To me it sounds like this a factory alarm signaling the end of the work day or an air raid siren.

 

Once the alarm goes off, I’m wide awake. Laying there, pissed off because he’s not getting up. He’s hit the snooze button. That means that every five minutes from now until he decides to get up I will hear the Factory Alarm.

 

Sometimes, like this morning he will shut it off and just use my alarm that I have set for the kids to get up. That isn’t very helpful either. While he’s lying there all curled up beside me like a cherub, I’m steaming. Thoughts of, “why” are going through my head.  All the while, I’m hearing him breathing in my ear, already asleep and the dog whimpering and snorting because he’s trying to chase down that Wascally Wabbbit. Basically, I’m not going to sleep anytime soon.

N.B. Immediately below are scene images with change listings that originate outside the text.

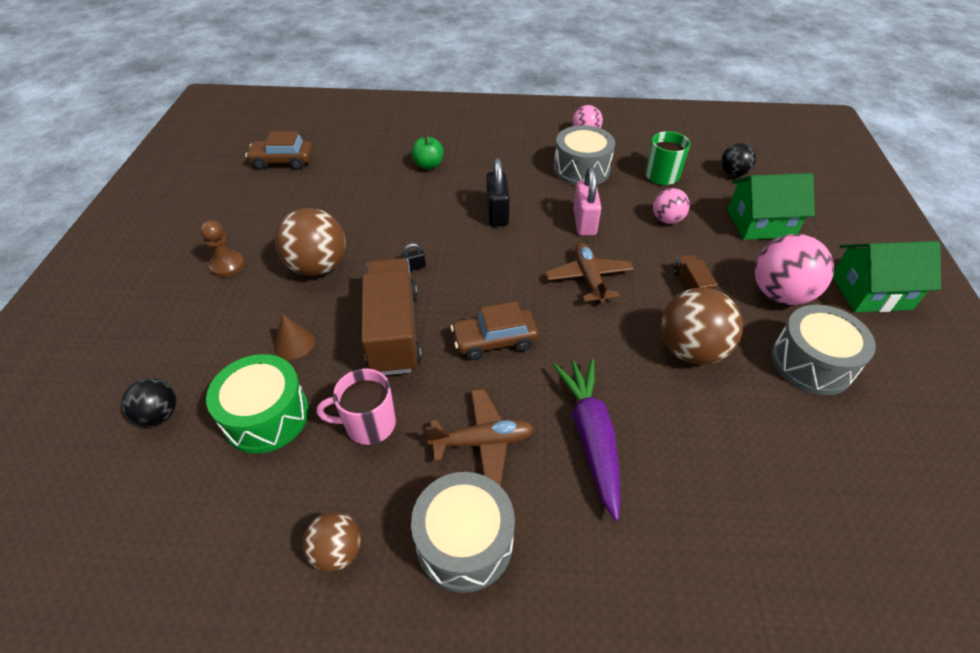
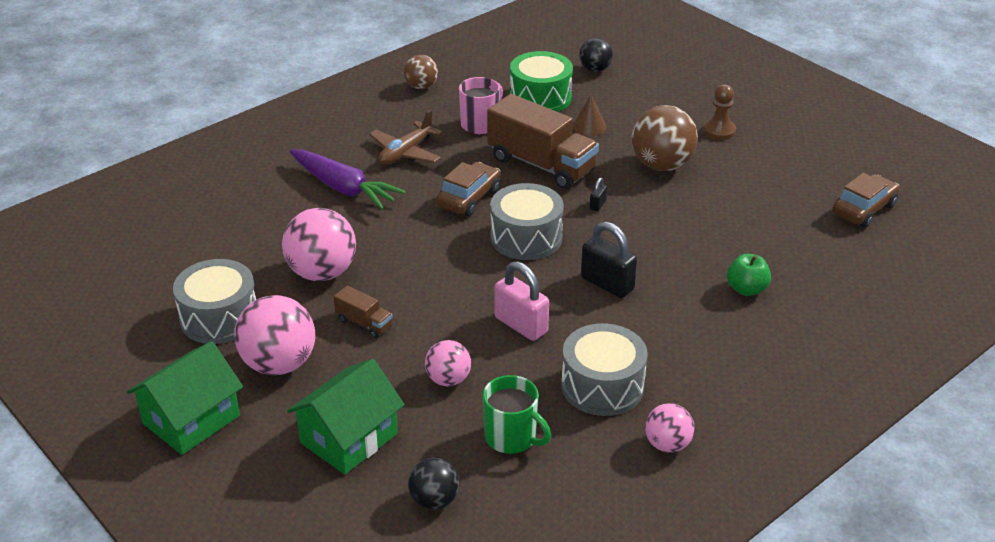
camera: 135 degrees right, 10 degrees down
grey drum [411,472,515,593] -> grey drum moved to [490,183,564,260]
brown plane [545,243,634,304] -> none
brown ball [661,288,743,365] -> pink ball [282,208,356,281]

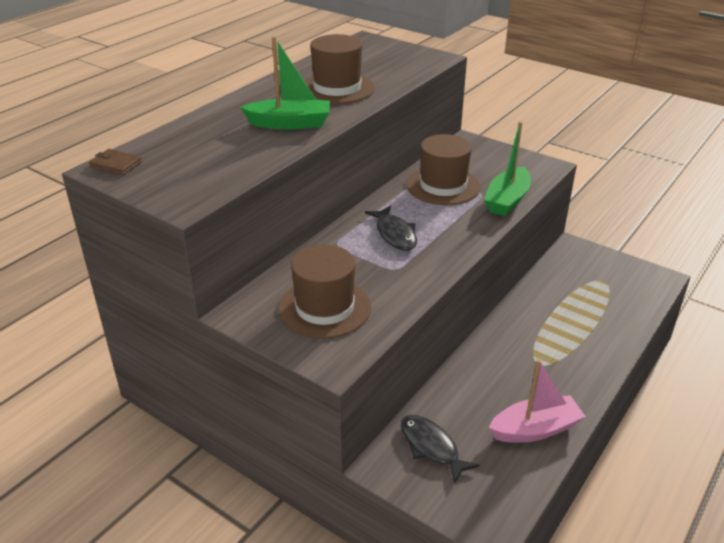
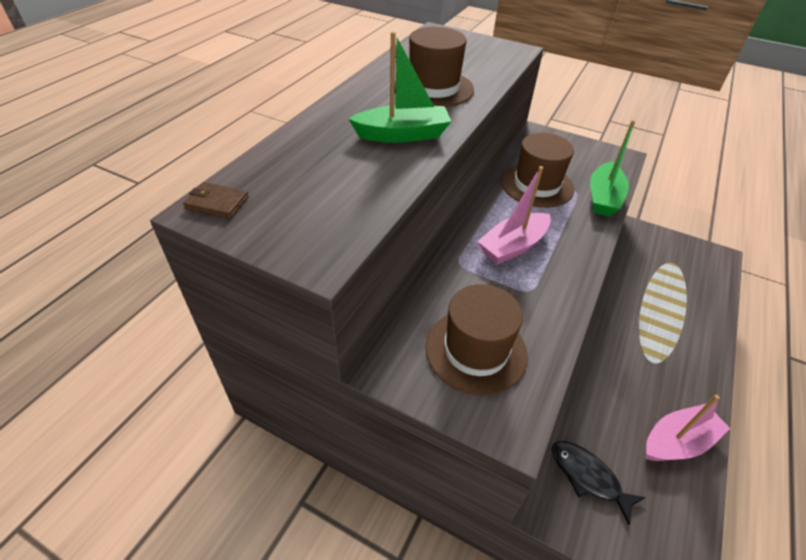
camera: 10 degrees left, 10 degrees up
black fish [365,206,417,251] -> pink boat [477,166,551,264]

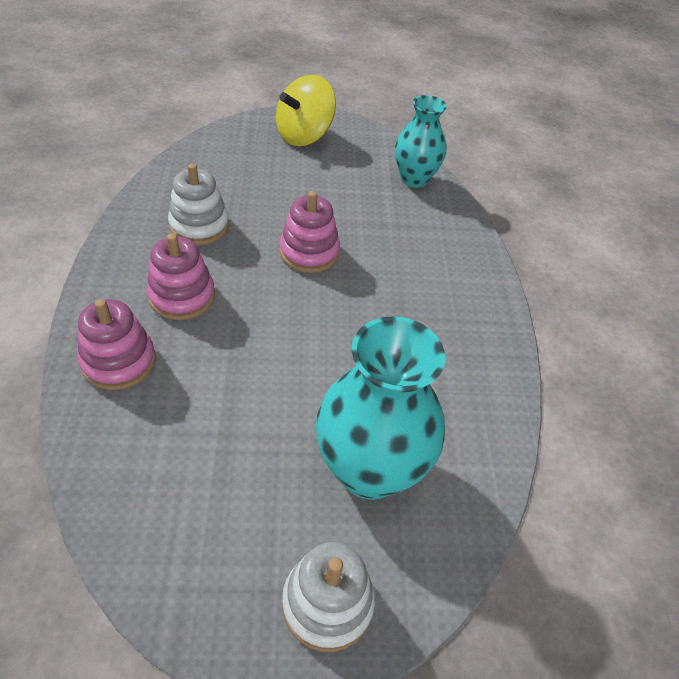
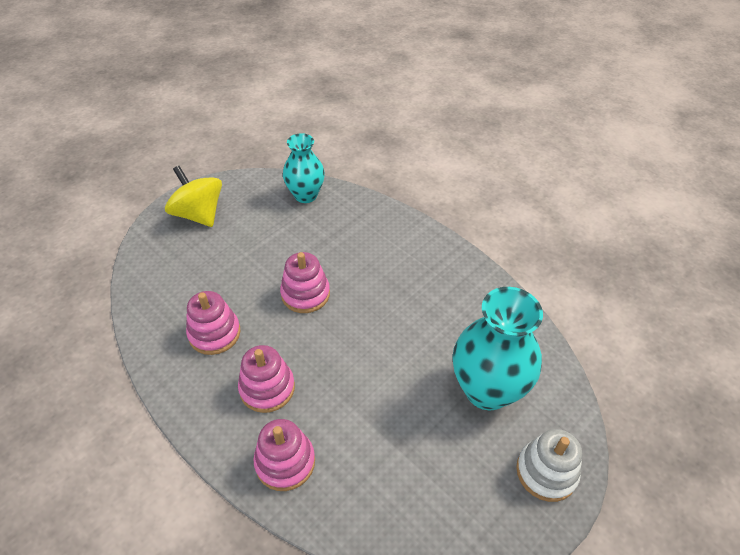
camera: 40 degrees left, 0 degrees up
white stacking toy [168,163,229,245] -> pink stacking toy [186,291,240,355]
yellow spinning top [276,75,336,146] -> yellow spinning top turned 135 degrees clockwise [165,166,222,227]

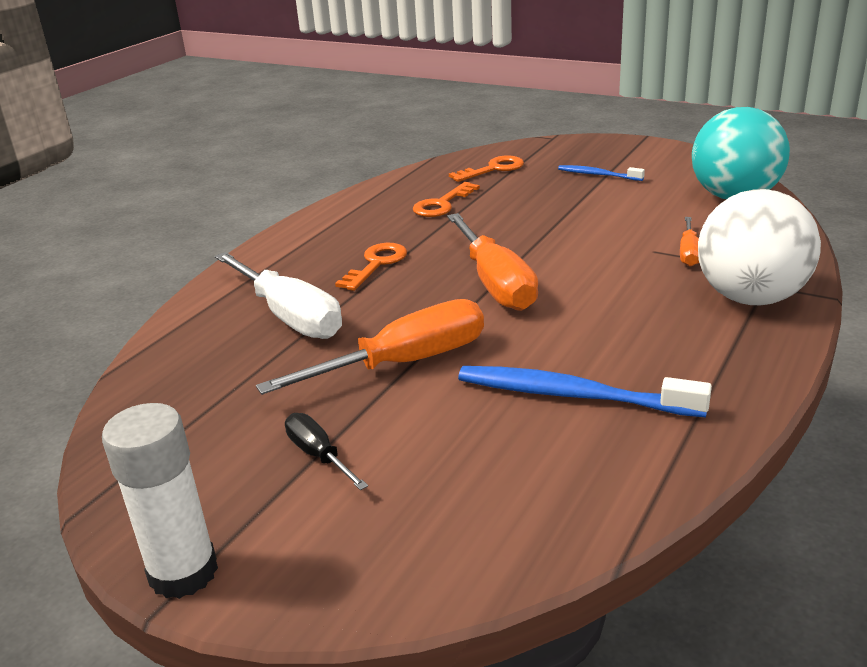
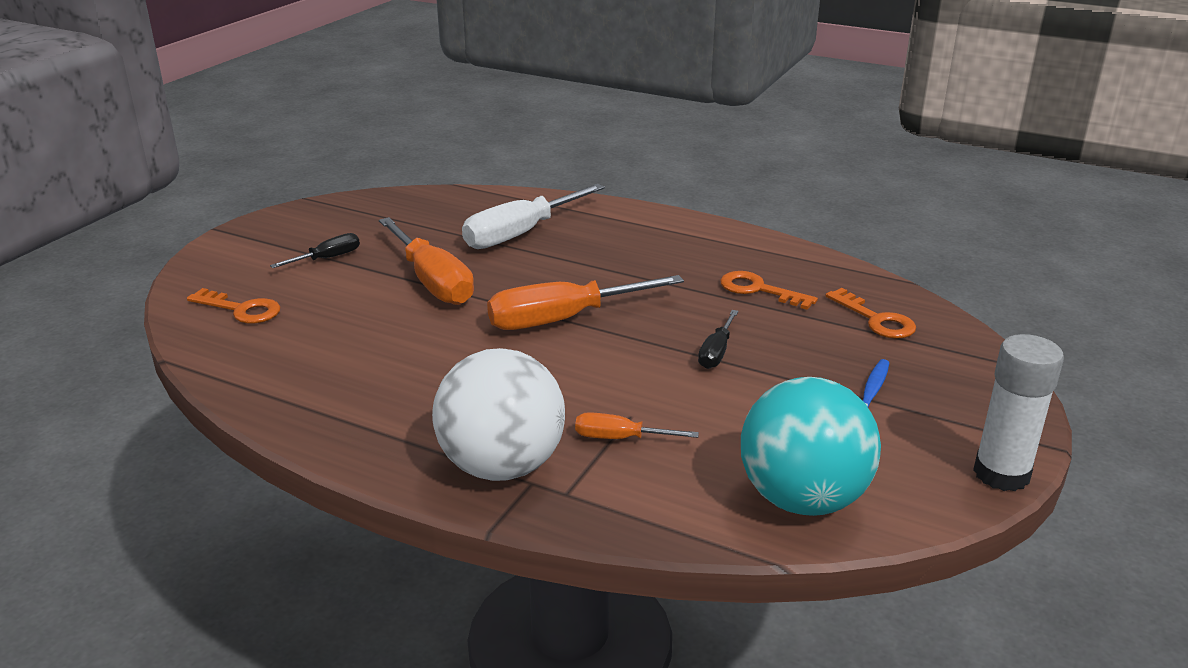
camera: 85 degrees right, 0 degrees up
white glue stick [102,403,218,599] -> white glue stick moved to [973,334,1064,491]
orange key [335,243,407,291] -> orange key moved to [187,288,280,323]
blue toothbrush [458,366,712,417] -> none
none -> black screwdriver [698,310,738,369]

I lay there, listening to the sounds of the house. I try counting sheep or counting the members of the zombie hoard as they eat said sheep. I try to imagine my neighbors as zombies. I plan out what I’m going to do for the day that has now started for me at 5:30. I write parts of my novel in my head, I plan my blog for the day.  All these things, I do while he’s in sleep so peaceful it makes the insomniac in me jealous.

Then finally, sleep finds me. This occurs right after I’ve had that “Eureka” moment that I positively won’t remember when I wake up. I doze off into a peaceful sleep only to have the kids alarm go off five minutes later. I get up to start my day, no snooze buttons for me, feeling a little like Rodney Dangerfield in his usual self-pitying mood.